"That would be wicked waste," observed the Idiot. "I propose to use it to win back the good old home-life, and the best way to perpetuate that is to leave it for a time and travel. When you have travelled and seen how uncomfortable others are, and discovered how uncomfortable you are while travelling, nothing can exceed the bliss of getting back to the first simple principles of the real home."
"As a sensible man, why don't you stay here, then?" queried the Poet.
"Because," said the Idiot, "if I stayed here with that hundred and forty thousand dollars on my mind I should nurse it, and in a short while I'd become a millionaire, and such a misfortune as that I shall never invite.

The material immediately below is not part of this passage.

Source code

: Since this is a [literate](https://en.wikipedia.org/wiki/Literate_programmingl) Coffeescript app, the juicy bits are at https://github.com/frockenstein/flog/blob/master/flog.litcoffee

We shall go abroad and spend—"
"Not all of it, I hope?" said Mr. Whitechoker.
"No," replied the Idiot. "But enough of it to mitigate the horrors of our condition while absent."
And so it was that Castle Idiot was closed, and that for a time at least "The Idiot at Home" became a thing of the past. Wherever he and his small family may be, may I not bespeak for him the kindly, even affectionate, esteem of those who have followed him with me through these pages? He has his faults; they are many and manifest, for he has never shown the slightest disposition to conceal them, but, as Mrs. Pedagog remarked to me the other night, "He has a large heart, and it is in the right place. If he only wouldn't talk so much!"